O novo chanceler, no entanto, enfrenta limitações, como a interferência de um dos filhos do presidente, o deputado Eduardo Bolsonaro (PSL-SP), e a própria postura do titular do Planalto.
No fim do ano passado, Lula chegou a minimizar, em entrevista, a ditadura de Daniel Ortega na Nicarágua, comparando seu tempo no poder com o da ex-chanceler alemã Angela Merkel. Ele também minimizou a violência policial contra manifestações em Cuba.
— O apoio às ditaduras de Cuba, da Venezuela e da Nicarágua, para satisfazer as alas mais extremistas, abre o flanco para acusações de que transformaria o Brasil numa Cuba ou Venezuela — afirmou o consultor internacional Nelson Franco Jobim, em referência a um discurso recorrente de bolsonaristas.

| TAREFA 1 |
De acordo com o trecho sobre política externa, com quem Lula comparou o tempo de Daniel Ortega no poder?
| TAREFA 2 |
Prossiga o trecho sobre política externa a partir de sua última frase.
As entradas provêm de uma fonte distinta da do trecho.

| DADOS DE ORIGEM |
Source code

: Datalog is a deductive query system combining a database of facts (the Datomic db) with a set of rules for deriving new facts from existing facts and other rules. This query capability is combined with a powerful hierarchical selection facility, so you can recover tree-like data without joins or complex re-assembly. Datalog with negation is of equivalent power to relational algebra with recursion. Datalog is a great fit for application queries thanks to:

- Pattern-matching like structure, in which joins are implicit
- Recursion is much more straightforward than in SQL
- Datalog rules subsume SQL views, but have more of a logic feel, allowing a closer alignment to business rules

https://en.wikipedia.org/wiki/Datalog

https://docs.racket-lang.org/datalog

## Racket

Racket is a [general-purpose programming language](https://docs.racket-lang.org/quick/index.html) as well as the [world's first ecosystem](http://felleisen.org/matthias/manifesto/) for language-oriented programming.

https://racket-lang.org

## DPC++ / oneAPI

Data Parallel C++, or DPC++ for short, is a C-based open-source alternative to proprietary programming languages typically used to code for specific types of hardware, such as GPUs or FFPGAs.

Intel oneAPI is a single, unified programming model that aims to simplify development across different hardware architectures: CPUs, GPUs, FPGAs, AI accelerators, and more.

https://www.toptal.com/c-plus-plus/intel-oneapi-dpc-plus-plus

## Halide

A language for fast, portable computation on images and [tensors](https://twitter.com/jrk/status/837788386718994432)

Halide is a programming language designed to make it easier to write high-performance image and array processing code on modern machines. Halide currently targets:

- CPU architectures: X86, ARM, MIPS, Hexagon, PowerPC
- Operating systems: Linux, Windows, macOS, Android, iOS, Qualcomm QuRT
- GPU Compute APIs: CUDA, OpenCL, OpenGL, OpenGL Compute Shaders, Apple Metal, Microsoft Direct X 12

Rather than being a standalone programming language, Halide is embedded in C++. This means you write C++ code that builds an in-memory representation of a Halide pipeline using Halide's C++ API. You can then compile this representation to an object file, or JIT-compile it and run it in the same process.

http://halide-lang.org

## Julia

| RESPOSTA 1 |
Com a ex-chanceler alemã Angela Merkel.

| RESPOSTA 2 |
Já Bolsonaro tem uma agenda estreita, que inclui nomes da extrema-direita, como o primeiro-ministro da Hungria, Viktor Órban, e está praticamente alijado dos grandes debates da agenda mundial. Além da Hungria, ele visita esta semana a Rússia, onde chegou ontem, em meio às tensões daquele país com a Ucrânia.
—A visita de Bolsonaro à Rússia é altamente inoportuna e não desejável —disse o embaixador Paulo Roberto Almeida.
Único embaixador na ativa que critica abertamente a política externa de Bolsonaro, Almeida lembrou que o convite do líder russo Vladimir Putin foi feito bem antes, mas somente agora foi aceito:
— O Brasil está isolado, o presidente não tem grandes aliados e ninguém o convida na Europa e nas Américas. Sobraram líderes de direita. Putin não é direita, nem esquerda, mas vê na visita do Bolsonaro uma oportunidade para mostrar que ele não estaria isolado no mundo. Seria irônico, se não fosse trágico.
Apesar da troca de chanceler, sepultando a estridência do discurso no Itamaraty, Eduardo Bolsonaro continua exercendo um papel importante na política externa, com conexões com a direita internacional.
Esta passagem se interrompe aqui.